Ainda no que respeita à criminalidade, a D. Maria Rosa de Almeida foi assaltada no Porto. Roubaram-lhe, no largo dos Lóios, uma bolsa que ela trazia no avental com 5 meias libras, 10$000 réis em dinheiro e um vigésimo da Lotaria de Lisboa.
Morreu José Galiza, «estimado e importante alquilador» do Porto. Foi ele que estabeleceu o serviço de carros eléctricos entre Vila do Conde e a Póvoa.
O «Jornal de Notícias», dirigido por Alfredo de Figueiredo e com 42 mil exemplares de tiragem diária, já é o jornal com maior circulação no norte do país.
Faltam 239 dias para a instauração da República.
No Centenário: quando a Inglaterra visitou Portugal
9 de Agosto de 1902, consagra o verdadeiro início do século XX na Inglaterra. Nesta data foi coroado Eduardo VII e a Europa despediu-se do longo período vitoriano, durante o qual conquistou o mundo e se forjaram novos Estados, pela unificação imposta por nações e exércitos. A Itália e a Alemanha tinham deixado de ser meras expressões geográficas e cumpriam o seu decisivo papel no frágil equilíbrio de forças plasmado em alianças que mantinham o staus quo de fronteiras e regimes.

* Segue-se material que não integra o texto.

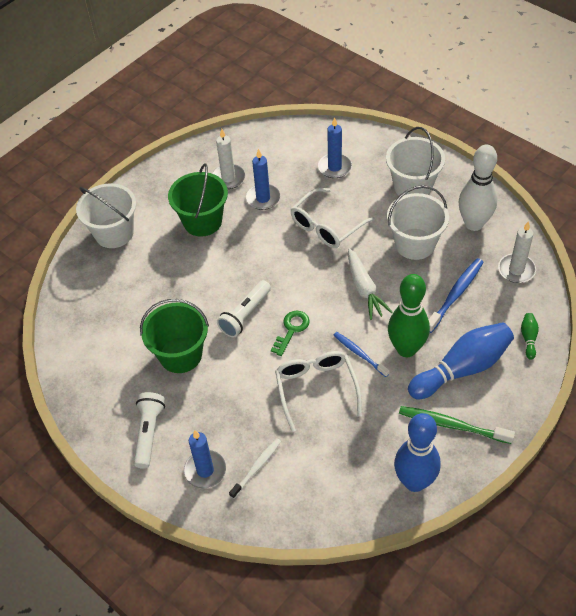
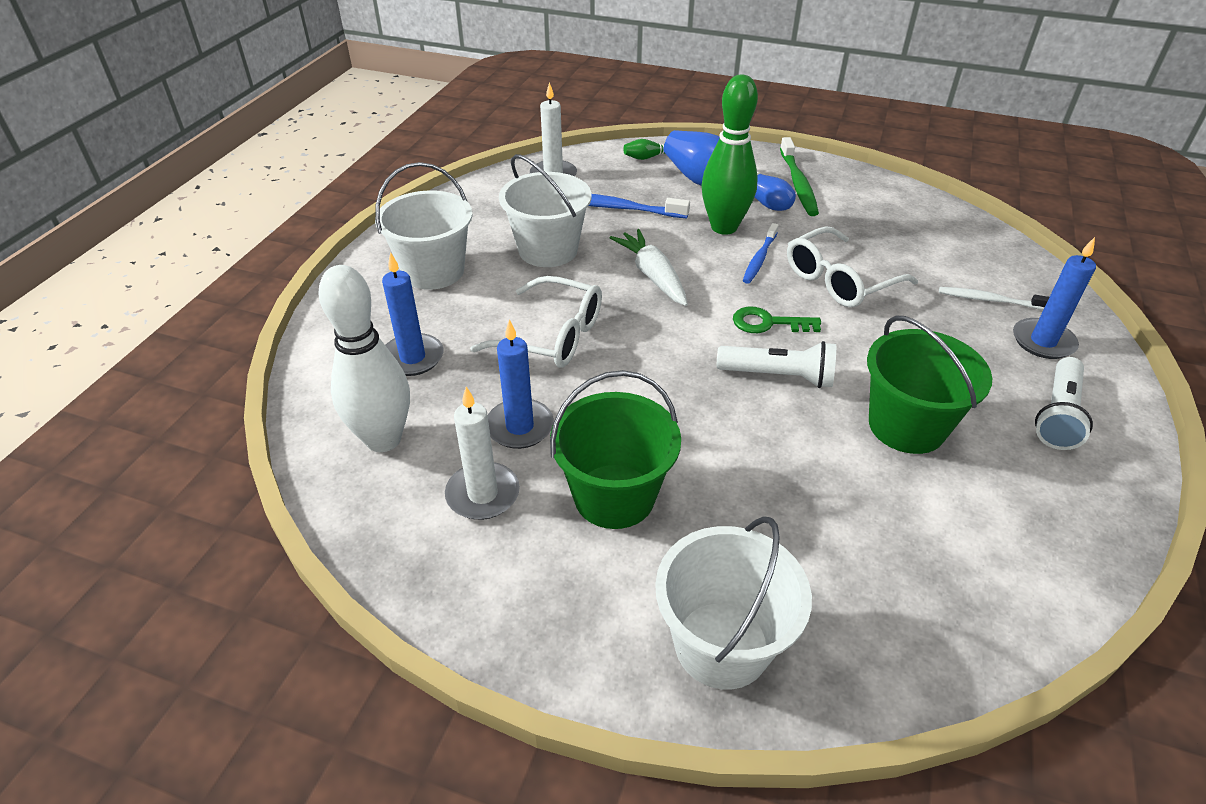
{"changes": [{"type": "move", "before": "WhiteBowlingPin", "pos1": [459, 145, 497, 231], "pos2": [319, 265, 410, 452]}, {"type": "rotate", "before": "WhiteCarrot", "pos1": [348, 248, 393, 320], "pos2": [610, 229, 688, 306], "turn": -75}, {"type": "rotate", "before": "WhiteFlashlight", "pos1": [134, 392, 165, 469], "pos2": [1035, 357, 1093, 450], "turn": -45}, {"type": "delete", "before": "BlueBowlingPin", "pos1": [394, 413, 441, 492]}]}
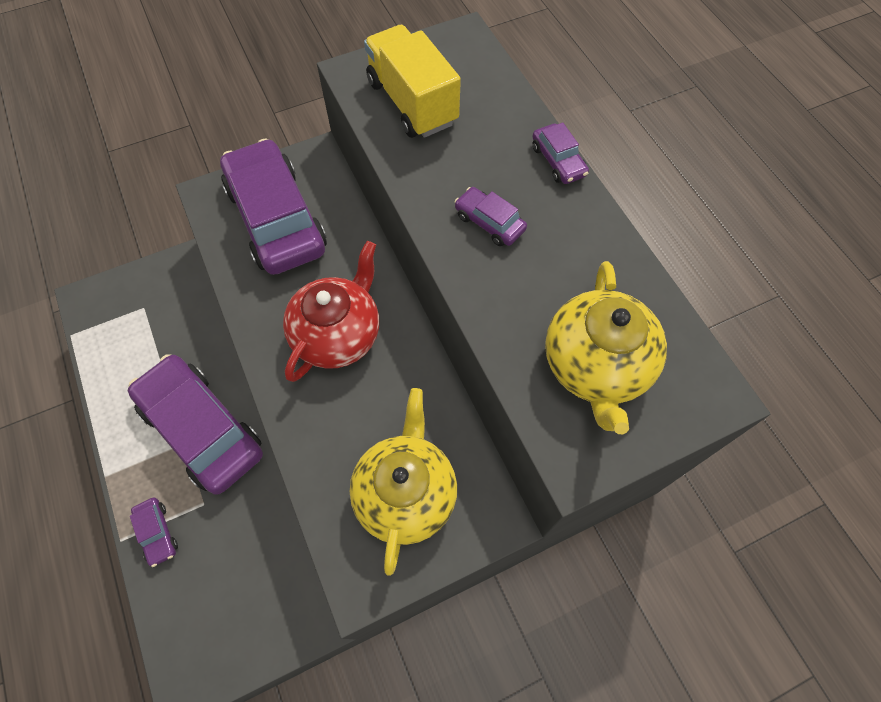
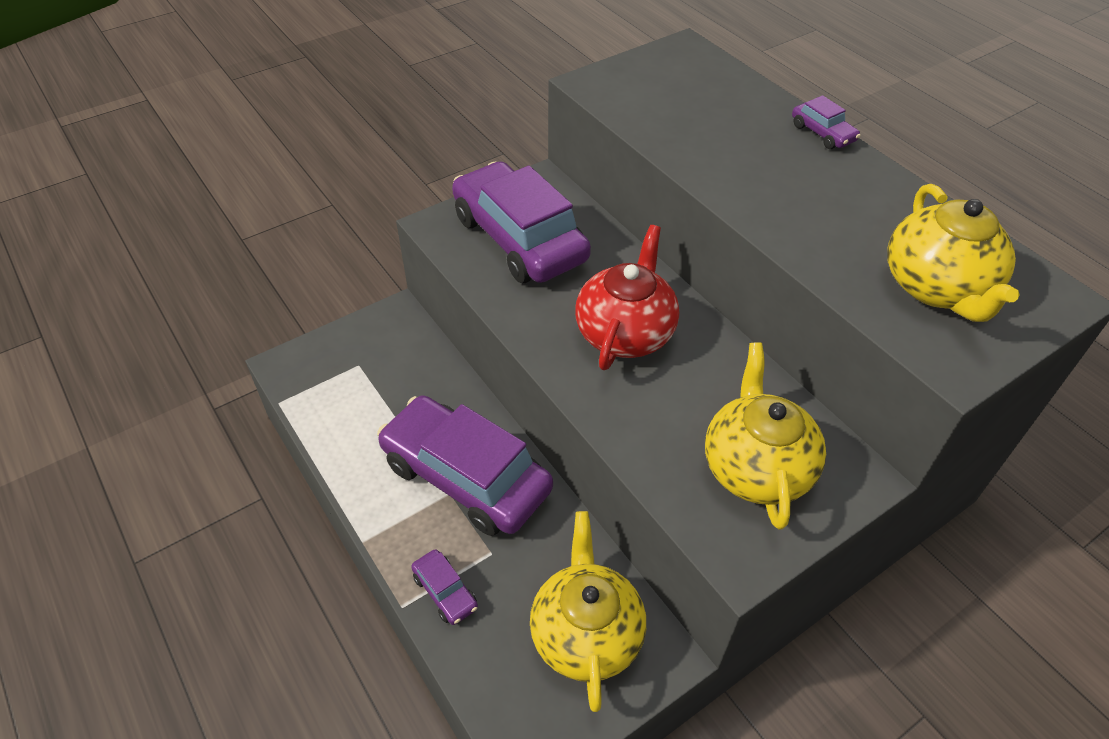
{"changes": [{"type": "delete", "before": "YellowTruck", "pos1": [364, 25, 461, 138]}, {"type": "delete", "before": "PurpleCar", "pos1": [455, 187, 527, 246]}, {"type": "insert", "after": "YellowTeapot", "pos2": [530, 511, 646, 712]}]}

Ascendendo ao trono aos sessenta anos, o monarca assistira ao longo processo de consolidação dos nacionalismos continentais e à rápida transformação imposta por uma revolução industrial que tendo na sua pátria o berço, rapidamente teve réplica além-Mancha, originando uma outra realidade política e económica que não deixava de ameaçar a até aí incontestada supremacia britânica.
Como Príncipe de Gales e sucessor designado de Vitória, viajou e conheceu os grandes vultos do seu tempo, fossem eles políticos, financeiros ou artistas. Conviveu com os parentes que ocupavam os mais importantes tronos da Europa e foi talvez o primeiro habitante das Ilhas Britânicas a verificar a vantagem implícita no conhecimento in loco de outras sociedades potencialmente rivais da sua. O Grand Tour onde criou fama de bon vivant frívolo e mulherengo, permitiu-lhe o estabelecimento de contactos que décadas mais tarde, seriam preciosos esteios de um Foreign Office sempre mal amado pelas chancelarias europeias.